- **Your instructions**:
Copy the entries below word for word, minus the pictures.

[[ Recorded data, beginning ]]

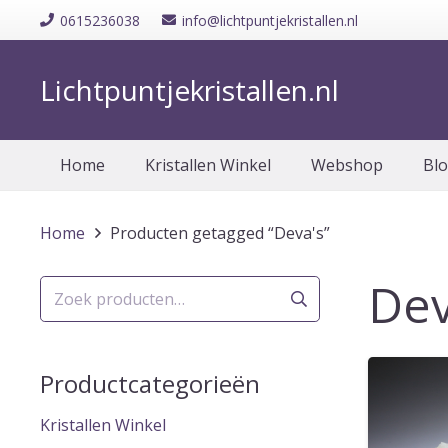
0615236038
info@lichtpuntjekristallen.nl
Lichtpuntjekristallen.nl
Home
Kristallen Winkel
Webshop
Bl
Home
Producten getagged “Deva's”
Dev
Zoeken
naar:
Productcategorieën
Kristallen Winkel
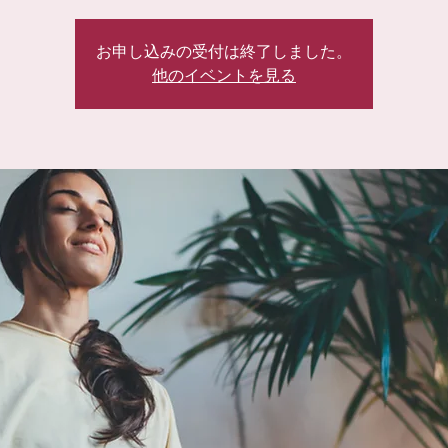
お申し込みの受付は終了しました。
他のイベントを見る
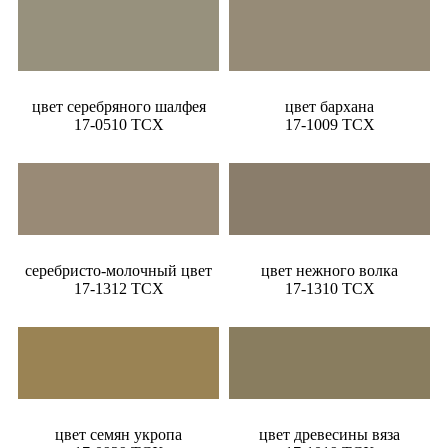
цвет серебряного шалфея
цвет бархана
17-0510 TCX
17-1009 TCX
серебристо-молочный цвет
цвет нежного волка
17-1312 TCX
17-1310 TCX
цвет семян укропа
цвет древесины вяза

[[ Recorded data, end ]]

- **Your response**:
0615236038
info@lichtpuntjekristallen.nl
Lichtpuntjekristallen.nl
Home
Kristallen Winkel
Webshop
Bl
Home
Producten getagged “Deva's”
Dev
Zoeken
naar:
Productcategorieën
Kristallen Winkel
お申し込みの受付は終了しました。
他のイベントを見る
цвет серебряного шалфея
цвет бархана
17-0510 TCX
17-1009 TCX
серебристо-молочный цвет
цвет нежного волка
17-1312 TCX
17-1310 TCX
цвет семян укропа
цвет древесины вяза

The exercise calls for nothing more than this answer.